▶ MATERIAL FOR THIS EXERCISE:
= Beginning of Section =

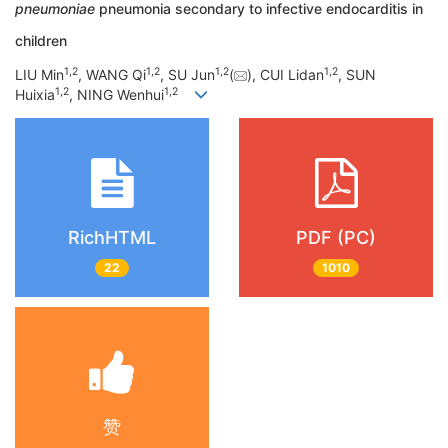
pneumoniae
pneumonia secondary to infective endocarditis in
children
1
,
2
1
,
2
1
,
2
1
,
2
LIU Min
, WANG Qi
, SU Jun
(
), CUI Lidan
, SUN
1
,
2
1
,
2
Huixia
, NING Wenhui
RichHTML
PDF (PC)
22
1010
赞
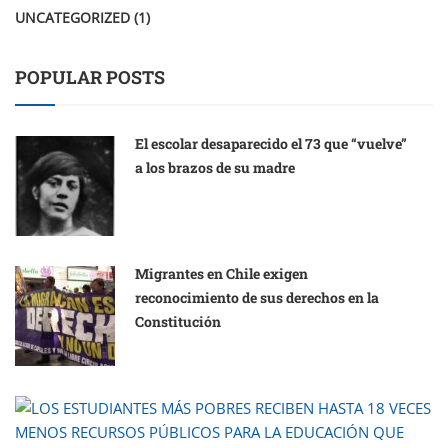
UNCATEGORIZED
(1)
POPULAR POSTS
El escolar desaparecido el 73 que “vuelve”
a los brazos de su madre
Migrantes en Chile exigen
reconocimiento de sus derechos en la
Constitución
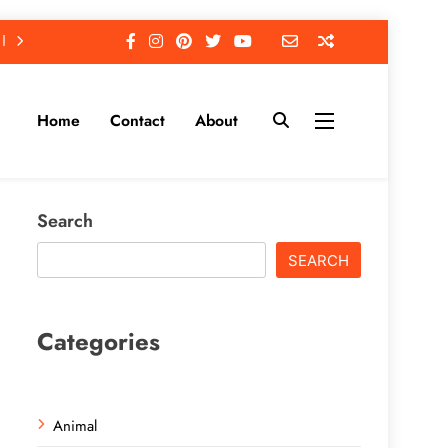
Home
Contact
About
Search
SEARCH
Categories
Animal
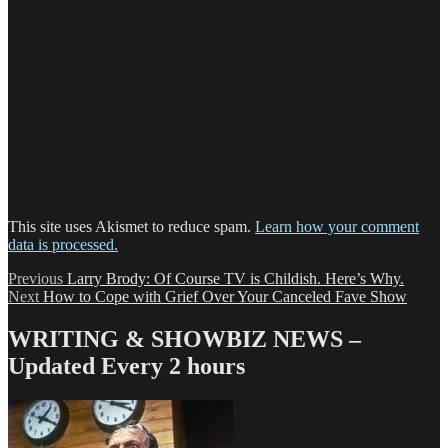
This site uses Akismet to reduce spam.
Learn how your comment
data is processed.
Post
Previous
Previous
Larry Brody: Of Course TV is Childish. Here’s Why.
Next
post:
Next
How to Cope with Grief Over Your Canceled Fave Show
navigation
post:
WRITING & SHOWBIZ NEWS –
Updated Every 2 hours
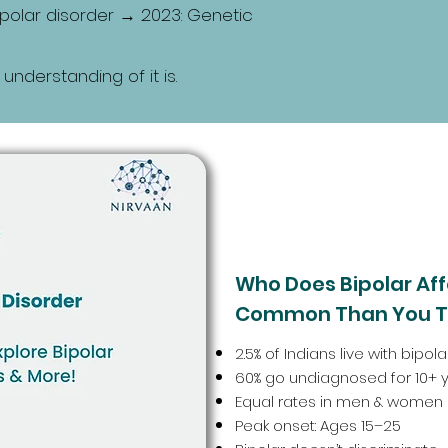
bipolar disorder → 2023: Genetic
 understanding of it is.
Who Does Bipolar Affe
Common Than You T
2.5% of Indians live with bipo
60% go undiagnosed for 10+ 
Equal rates in men & women
Peak onset: Ages 15–25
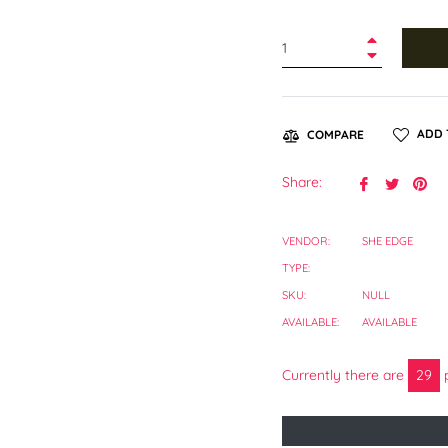
+
−
ADD 
COMPARE
Share
Tweet
Pin
Share:
on
on
on
Facebook
Twitter
Pin
VENDOR:
SHE EDGE
TYPE:
SKU:
NULL
AVAILABLE:
AVAILABLE
Currently there are
27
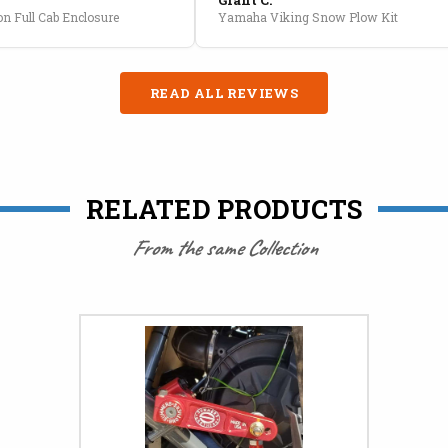
n Full Cab Enclosure
Yamaha Viking Snow Plow Kit
READ ALL REVIEWS
RELATED PRODUCTS
From the same Collection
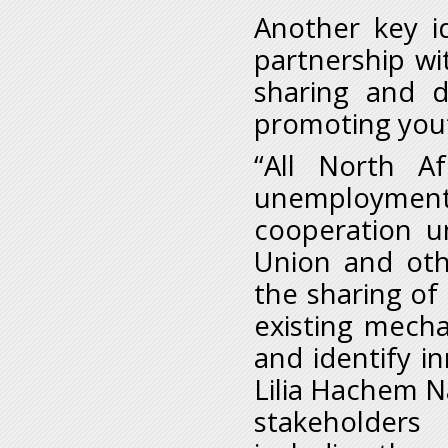
Another key i
partnership wi
sharing and d
promoting yout
“All North A
unemployment i
cooperation u
Union and oth
the sharing of 
existing mech
and identify in
Lilia Hachem Na
stakeholders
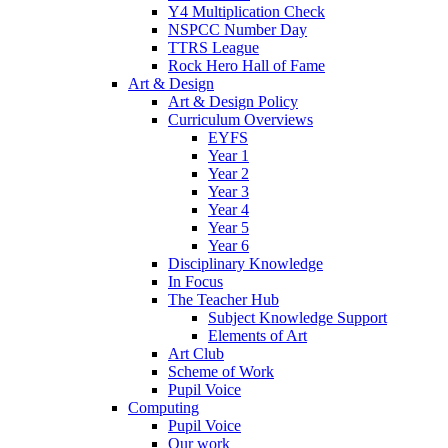
Y4 Multiplication Check
NSPCC Number Day
TTRS League
Rock Hero Hall of Fame
Art & Design
Art & Design Policy
Curriculum Overviews
EYFS
Year 1
Year 2
Year 3
Year 4
Year 5
Year 6
Disciplinary Knowledge
In Focus
The Teacher Hub
Subject Knowledge Support
Elements of Art
Art Club
Scheme of Work
Pupil Voice
Computing
Pupil Voice
Our work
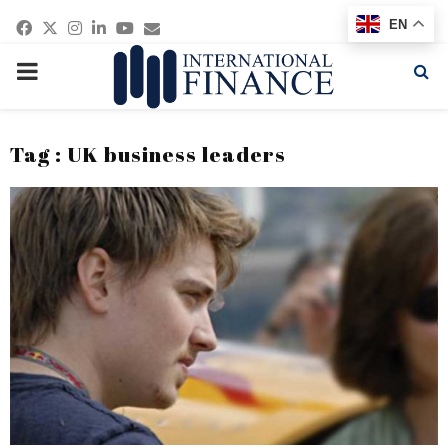
Facebook
Twitter
Instagram
Linkedin
Youtube
Email
EN
PRIMARY
MENU
Tag : UK business leaders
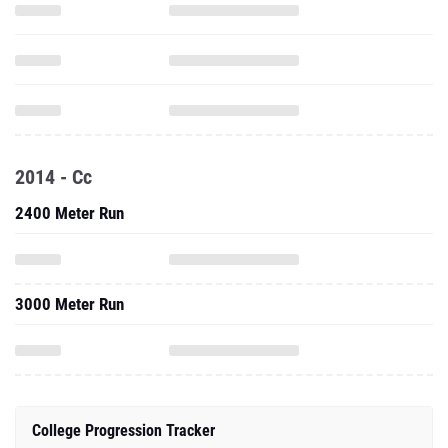
2014 - Cc
2400 Meter Run
3000 Meter Run
College Progression Tracker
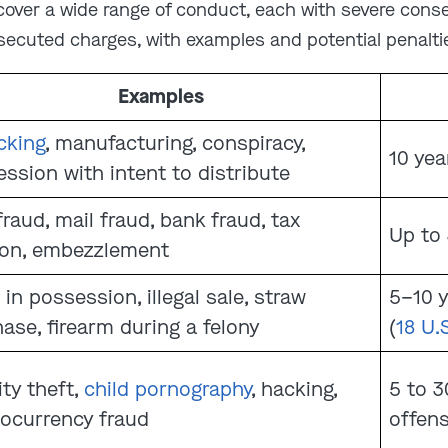
 cover a wide range of conduct, each with severe con
secuted charges, with examples and potential penaltie
Examples
icking
, manufacturing, conspiracy,
10 year
ssion with intent to distribute
fraud, mail fraud, bank fraud, tax
Up to 
ion, embezzlement
 in possession, illegal sale, straw
5–10 
ase, firearm during a felony
(
18 U.
ity theft,
child pornography
, hacking,
5 to 
ocurrency fraud
offen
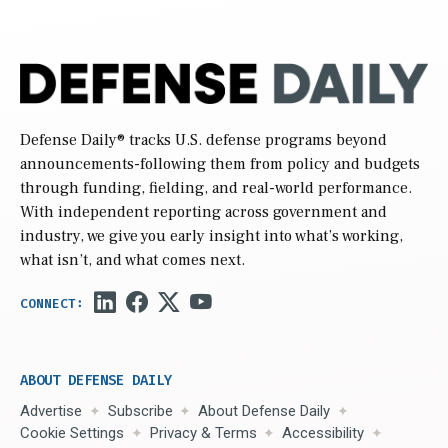
Defense Daily
® tracks U.S. defense programs beyond
announcements-following them from policy and budgets
through funding, fielding, and real-world performance.
With independent reporting across government and
industry, we give you early insight into what’s working,
what isn’t, and what comes next.
ABOUT DEFENSE DAILY
Advertise
Subscribe
About Defense Daily
Cookie Settings
Privacy & Terms
Accessibility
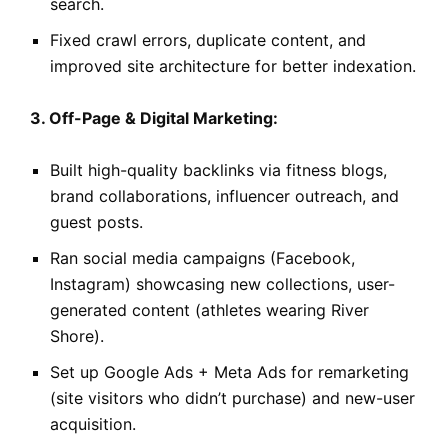
search.
Fixed crawl errors, duplicate content, and
improved site architecture for better indexation.
3. Off-Page & Digital Marketing:
Built high-quality backlinks via fitness blogs,
brand collaborations, influencer outreach, and
guest posts.
Ran social media campaigns (Facebook,
Instagram) showcasing new collections, user-
generated content (athletes wearing River
Shore).
Set up Google Ads + Meta Ads for remarketing
(site visitors who didn’t purchase) and new-user
acquisition.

= End of Section =

▶ PROBLEM REQUIREMENTS:
Transcribe all the entries precisely. Do not include any picture.

▶ TASK OUTPUT:
pneumoniae
pneumonia secondary to infective endocarditis in
children
1
,
2
1
,
2
1
,
2
1
,
2
LIU Min
, WANG Qi
, SU Jun
(
), CUI Lidan
, SUN
1
,
2
1
,
2
Huixia
, NING Wenhui
RichHTML
PDF (PC)
22
1010
赞
UNCATEGORIZED
(1)
POPULAR POSTS
El escolar desaparecido el 73 que “vuelve”
a los brazos de su madre
Migrantes en Chile exigen
reconocimiento de sus derechos en la
Constitución
Home
Contact
About
Search
SEARCH
Categories
Animal
This site uses Akismet to reduce spam.
Learn how your comment
data is processed.
Post
Previous
Previous
Larry Brody: Of Course TV is Childish. Here’s Why.
Next
post:
Next
How to Cope with Grief Over Your Canceled Fave Show
navigation
post:
WRITING & SHOWBIZ NEWS –
Updated Every 2 hours
bipolar disorder → 2023: Genetic
 understanding of it is.
Who Does Bipolar Affe
Common Than You T
2.5% of Indians live with bipo
60% go undiagnosed for 10+ 
Equal rates in men & women
Peak onset: Ages 15–25
+
−
ADD 
COMPARE
Share
Tweet
Pin
Share:
on
on
on
Facebook
Twitter
Pin
VENDOR:
SHE EDGE
TYPE:
SKU:
NULL
AVAILABLE:
AVAILABLE
Currently there are
27
n Full Cab Enclosure
Yamaha Viking Snow Plow Kit
READ ALL REVIEWS
RELATED PRODUCTS
From the same Collection
Another key i
partnership wi
sharing and d
promoting yout
“All North A
unemployment i
cooperation u
Union and oth
the sharing of 
existing mech
and identify in
Lilia Hachem Na
stakeholders
Y4 Multiplication Check
NSPCC Number Day
TTRS League
Rock Hero Hall of Fame
Art & Design
Art & Design Policy
Curriculum Overviews
EYFS
Year 1
Year 2
Year 3
Year 4
Year 5
Year 6
Disciplinary Knowledge
In Focus
The Teacher Hub
Subject Knowledge Support
Elements of Art
Art Club
Scheme of Work
Pupil Voice
Computing
Pupil Voice
Our work
Facebook
Twitter
Instagram
Linkedin
Youtube
Email
EN
PRIMARY
MENU
Tag : UK business leaders
2014 - Cc
2400 Meter Run
3000 Meter Run
College Progression Tracker
 cover a wide range of conduct, each with severe con
secuted charges, with examples and potential penaltie
Examples
icking
, manufacturing, conspiracy,
10 year
ssion with intent to distribute
fraud, mail fraud, bank fraud, tax
Up to 
ion, embezzlement
 in possession, illegal sale, straw
5–10 
ase, firearm during a felony
(
18 U.
ity theft,
child pornography
, hacking,
5 to 
ocurrency fraud
offen
Defense Daily
® tracks U.S. defense programs beyond
announcements-following them from policy and budgets
through funding, fielding, and real-world performance.
With independent reporting across government and
industry, we give you early insight into what’s working,
what isn’t, and what comes next.
ABOUT DEFENSE DAILY
Advertise
Subscribe
About Defense Daily
Cookie Settings
Privacy & Terms
Accessibility
search.
Fixed crawl errors, duplicate content, and
improved site architecture for better indexation.
3. Off-Page & Digital Marketing:
Built high-quality backlinks via fitness blogs,
brand collaborations, influencer outreach, and
guest posts.
Ran social media campaigns (Facebook,
Instagram) showcasing new collections, user-
generated content (athletes wearing River
Shore).
Set up Google Ads + Meta Ads for remarketing
(site visitors who didn’t purchase) and new-user
acquisition.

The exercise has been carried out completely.